= Beginning of Section =

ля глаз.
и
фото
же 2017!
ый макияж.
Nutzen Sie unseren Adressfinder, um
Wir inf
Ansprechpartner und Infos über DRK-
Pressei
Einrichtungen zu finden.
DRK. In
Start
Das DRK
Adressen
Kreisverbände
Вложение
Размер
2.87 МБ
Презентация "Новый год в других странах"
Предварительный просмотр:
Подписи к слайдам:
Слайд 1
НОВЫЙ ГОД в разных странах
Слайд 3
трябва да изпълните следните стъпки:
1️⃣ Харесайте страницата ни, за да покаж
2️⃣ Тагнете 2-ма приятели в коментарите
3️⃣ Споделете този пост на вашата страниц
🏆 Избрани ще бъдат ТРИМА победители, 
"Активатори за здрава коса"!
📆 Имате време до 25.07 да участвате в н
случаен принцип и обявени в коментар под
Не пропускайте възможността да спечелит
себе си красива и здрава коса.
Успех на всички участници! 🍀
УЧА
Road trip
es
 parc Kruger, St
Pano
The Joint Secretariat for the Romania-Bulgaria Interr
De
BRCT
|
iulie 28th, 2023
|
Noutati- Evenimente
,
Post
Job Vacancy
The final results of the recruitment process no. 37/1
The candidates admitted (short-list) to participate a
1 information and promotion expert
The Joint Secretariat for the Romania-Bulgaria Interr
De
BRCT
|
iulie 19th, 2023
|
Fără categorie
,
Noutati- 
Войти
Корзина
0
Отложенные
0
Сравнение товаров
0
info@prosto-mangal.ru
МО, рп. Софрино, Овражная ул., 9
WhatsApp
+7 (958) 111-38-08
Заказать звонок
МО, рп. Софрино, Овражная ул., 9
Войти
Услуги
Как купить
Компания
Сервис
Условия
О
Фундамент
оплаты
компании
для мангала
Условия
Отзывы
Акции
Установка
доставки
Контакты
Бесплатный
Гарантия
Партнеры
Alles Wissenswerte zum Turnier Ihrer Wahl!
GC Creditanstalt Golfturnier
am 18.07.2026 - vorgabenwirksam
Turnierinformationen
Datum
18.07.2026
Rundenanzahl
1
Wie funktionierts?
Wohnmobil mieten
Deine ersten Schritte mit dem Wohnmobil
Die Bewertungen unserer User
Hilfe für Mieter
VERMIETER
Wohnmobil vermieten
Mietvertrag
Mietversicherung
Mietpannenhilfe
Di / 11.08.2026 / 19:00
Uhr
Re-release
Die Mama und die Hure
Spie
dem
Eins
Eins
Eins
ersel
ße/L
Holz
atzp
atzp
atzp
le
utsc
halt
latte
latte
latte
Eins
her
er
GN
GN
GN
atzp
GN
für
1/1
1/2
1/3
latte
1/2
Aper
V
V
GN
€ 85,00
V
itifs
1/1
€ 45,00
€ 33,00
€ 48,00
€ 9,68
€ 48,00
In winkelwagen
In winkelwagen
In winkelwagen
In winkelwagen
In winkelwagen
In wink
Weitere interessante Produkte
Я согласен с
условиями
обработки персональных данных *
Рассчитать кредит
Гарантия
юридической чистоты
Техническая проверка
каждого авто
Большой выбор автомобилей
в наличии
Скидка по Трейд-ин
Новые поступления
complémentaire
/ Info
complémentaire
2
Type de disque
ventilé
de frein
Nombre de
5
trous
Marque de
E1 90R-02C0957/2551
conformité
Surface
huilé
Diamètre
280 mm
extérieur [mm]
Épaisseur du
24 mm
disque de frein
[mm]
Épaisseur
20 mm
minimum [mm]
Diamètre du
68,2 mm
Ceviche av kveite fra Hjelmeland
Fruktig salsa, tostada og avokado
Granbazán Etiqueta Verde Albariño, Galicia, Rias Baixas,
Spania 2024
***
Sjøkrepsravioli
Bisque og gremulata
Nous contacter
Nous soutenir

= End of Section =
= Beginning of Section =

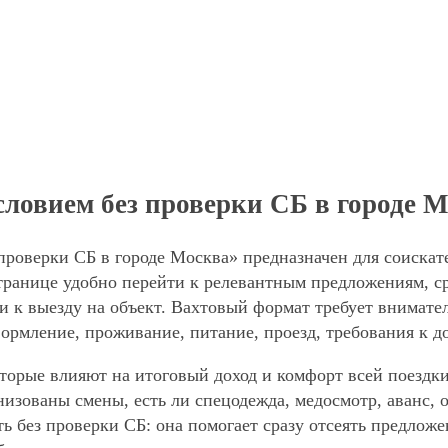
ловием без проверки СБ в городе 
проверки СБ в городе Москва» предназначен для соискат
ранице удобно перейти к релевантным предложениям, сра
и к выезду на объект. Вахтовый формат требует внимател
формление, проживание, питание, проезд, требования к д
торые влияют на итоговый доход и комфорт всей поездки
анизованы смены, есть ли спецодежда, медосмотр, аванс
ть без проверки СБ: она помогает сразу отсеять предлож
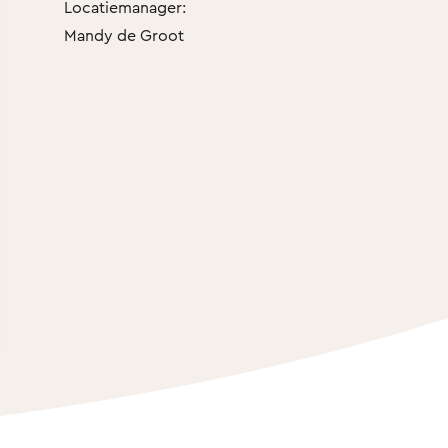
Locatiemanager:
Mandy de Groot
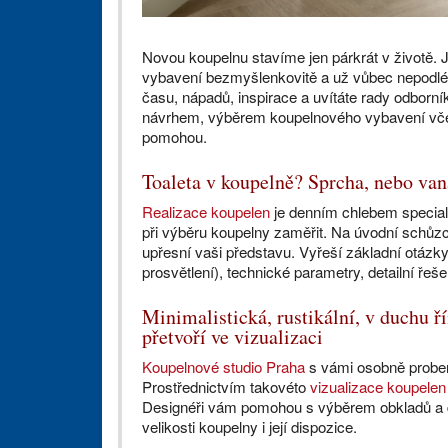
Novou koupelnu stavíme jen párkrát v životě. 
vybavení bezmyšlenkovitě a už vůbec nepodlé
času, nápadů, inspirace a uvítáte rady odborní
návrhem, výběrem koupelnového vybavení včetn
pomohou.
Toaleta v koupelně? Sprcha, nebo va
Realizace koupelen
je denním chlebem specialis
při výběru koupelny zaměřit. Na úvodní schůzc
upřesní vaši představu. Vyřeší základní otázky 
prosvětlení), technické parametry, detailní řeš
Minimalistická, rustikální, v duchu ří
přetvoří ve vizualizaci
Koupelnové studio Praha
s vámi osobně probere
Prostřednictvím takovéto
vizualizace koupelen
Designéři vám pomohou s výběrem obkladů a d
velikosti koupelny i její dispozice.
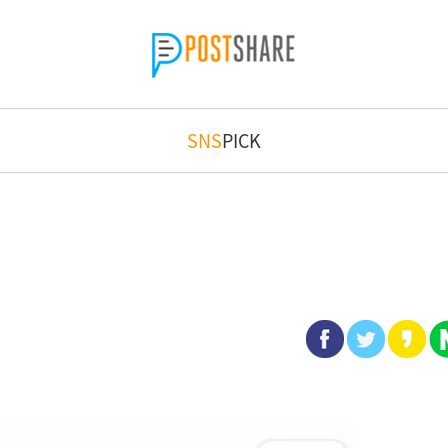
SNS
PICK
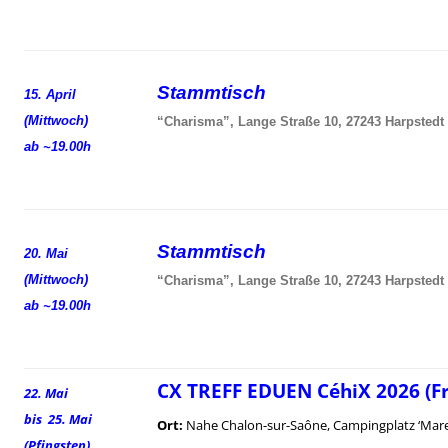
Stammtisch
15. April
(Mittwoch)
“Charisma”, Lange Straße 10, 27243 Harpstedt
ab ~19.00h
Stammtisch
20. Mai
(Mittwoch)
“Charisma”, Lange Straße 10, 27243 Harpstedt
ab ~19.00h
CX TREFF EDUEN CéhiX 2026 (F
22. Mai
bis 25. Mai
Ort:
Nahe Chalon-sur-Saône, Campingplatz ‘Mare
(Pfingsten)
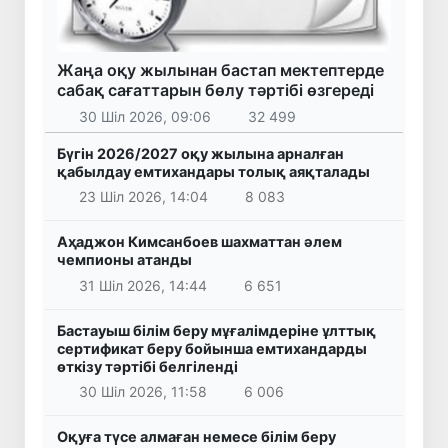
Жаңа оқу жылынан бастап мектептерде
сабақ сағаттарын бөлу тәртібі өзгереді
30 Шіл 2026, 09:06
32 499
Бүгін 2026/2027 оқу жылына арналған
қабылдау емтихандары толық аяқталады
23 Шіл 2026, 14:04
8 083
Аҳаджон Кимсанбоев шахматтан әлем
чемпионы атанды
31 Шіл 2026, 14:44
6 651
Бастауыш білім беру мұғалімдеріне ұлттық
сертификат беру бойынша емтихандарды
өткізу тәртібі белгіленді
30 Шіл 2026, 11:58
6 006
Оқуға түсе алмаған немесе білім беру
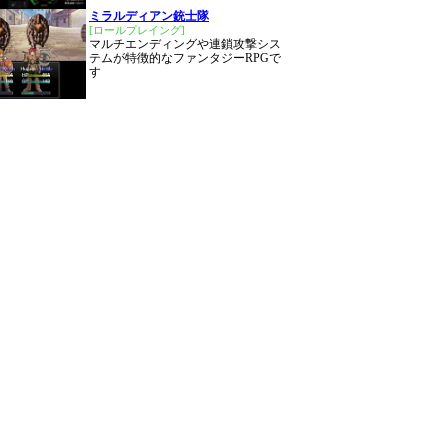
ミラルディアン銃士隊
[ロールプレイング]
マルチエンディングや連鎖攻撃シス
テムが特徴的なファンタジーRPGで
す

= End of Section =
= Beginning of Section =

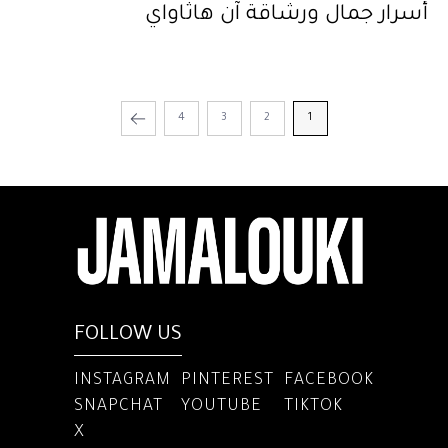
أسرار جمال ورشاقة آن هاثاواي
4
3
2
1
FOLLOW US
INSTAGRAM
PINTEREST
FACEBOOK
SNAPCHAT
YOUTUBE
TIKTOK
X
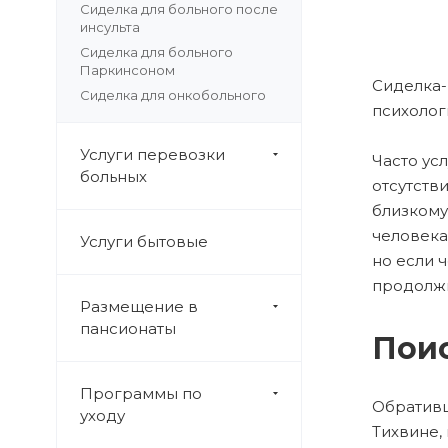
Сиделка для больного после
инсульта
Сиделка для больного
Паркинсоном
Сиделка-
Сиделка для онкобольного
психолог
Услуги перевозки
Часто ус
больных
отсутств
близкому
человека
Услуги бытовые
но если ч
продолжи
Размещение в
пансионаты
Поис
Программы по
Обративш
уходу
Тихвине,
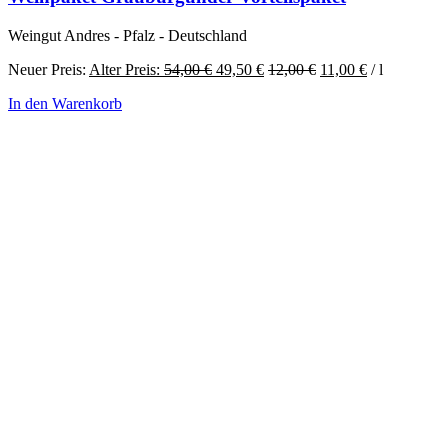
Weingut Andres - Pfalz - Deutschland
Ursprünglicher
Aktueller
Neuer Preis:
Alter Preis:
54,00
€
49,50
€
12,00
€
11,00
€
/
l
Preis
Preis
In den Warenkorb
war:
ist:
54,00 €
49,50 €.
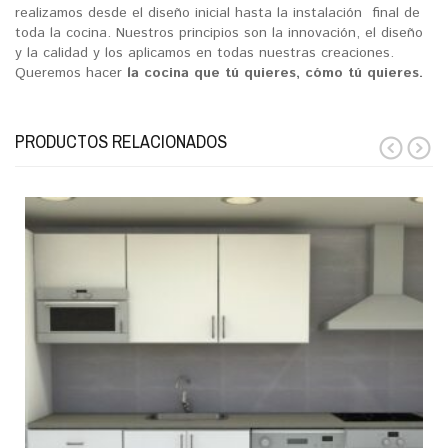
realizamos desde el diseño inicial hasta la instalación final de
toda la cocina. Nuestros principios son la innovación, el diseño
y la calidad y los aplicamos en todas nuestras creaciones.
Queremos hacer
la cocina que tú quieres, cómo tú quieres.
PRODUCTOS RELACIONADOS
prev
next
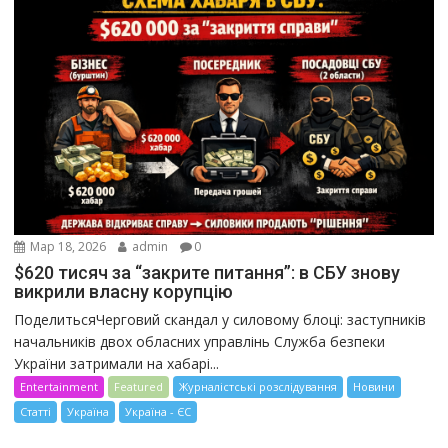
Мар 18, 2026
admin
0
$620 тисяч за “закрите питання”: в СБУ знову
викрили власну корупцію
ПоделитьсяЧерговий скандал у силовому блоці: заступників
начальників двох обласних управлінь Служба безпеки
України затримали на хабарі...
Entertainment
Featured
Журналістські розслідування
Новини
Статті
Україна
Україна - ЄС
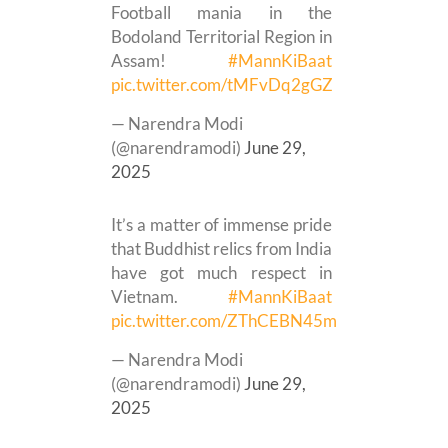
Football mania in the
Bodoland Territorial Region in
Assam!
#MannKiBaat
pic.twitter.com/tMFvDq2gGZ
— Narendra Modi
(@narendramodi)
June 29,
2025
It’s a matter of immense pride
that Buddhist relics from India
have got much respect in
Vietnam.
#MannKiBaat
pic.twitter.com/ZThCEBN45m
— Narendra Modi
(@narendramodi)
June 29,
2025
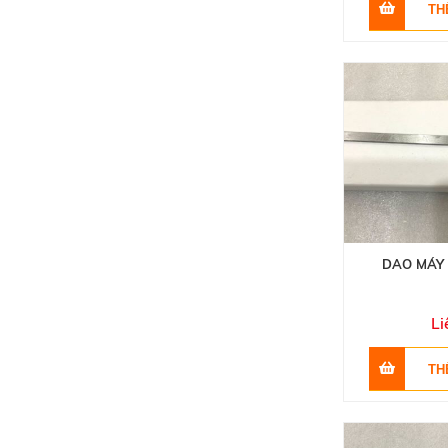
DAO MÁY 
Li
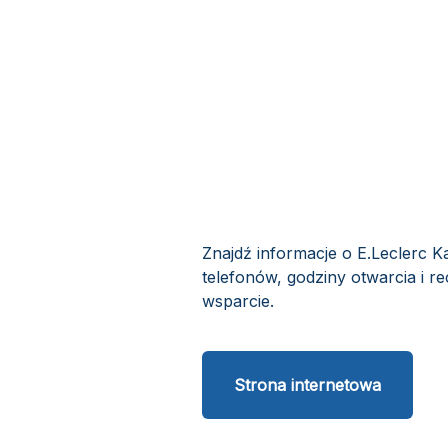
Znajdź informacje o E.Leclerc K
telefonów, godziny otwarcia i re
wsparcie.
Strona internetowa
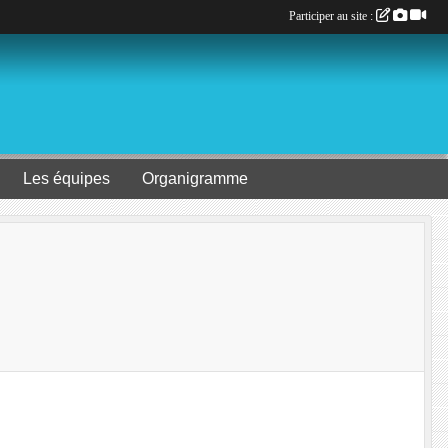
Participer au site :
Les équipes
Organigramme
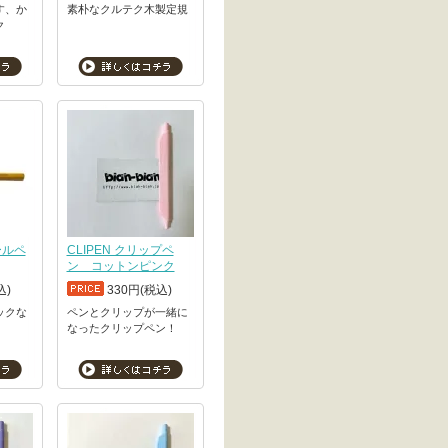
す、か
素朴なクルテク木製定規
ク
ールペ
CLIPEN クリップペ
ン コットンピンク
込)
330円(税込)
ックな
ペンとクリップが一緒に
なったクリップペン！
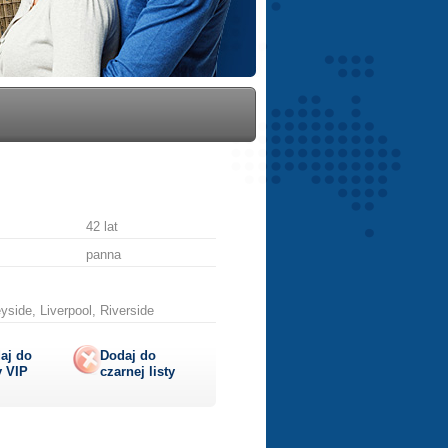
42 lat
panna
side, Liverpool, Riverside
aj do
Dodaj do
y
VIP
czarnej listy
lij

= End of Section =

* **ACTIVITY**
Transcribe the lines from the line containing "Жаңа оқу жылынан бастап мектептерде" up to and including the line containing "Оқуға түсе алмаған немесе білім беру", character for character, one per line.

* **WRITTEN REPLY**
Жаңа оқу жылынан бастап мектептерде
сабақ сағаттарын бөлу тәртібі өзгереді
30 Шіл 2026, 09:06
32 499
Бүгін 2026/2027 оқу жылына арналған
қабылдау емтихандары толық аяқталады
23 Шіл 2026, 14:04
8 083
Аҳаджон Кимсанбоев шахматтан әлем
чемпионы атанды
31 Шіл 2026, 14:44
6 651
Бастауыш білім беру мұғалімдеріне ұлттық
сертификат беру бойынша емтихандарды
өткізу тәртібі белгіленді
30 Шіл 2026, 11:58
6 006
Оқуға түсе алмаған немесе білім беру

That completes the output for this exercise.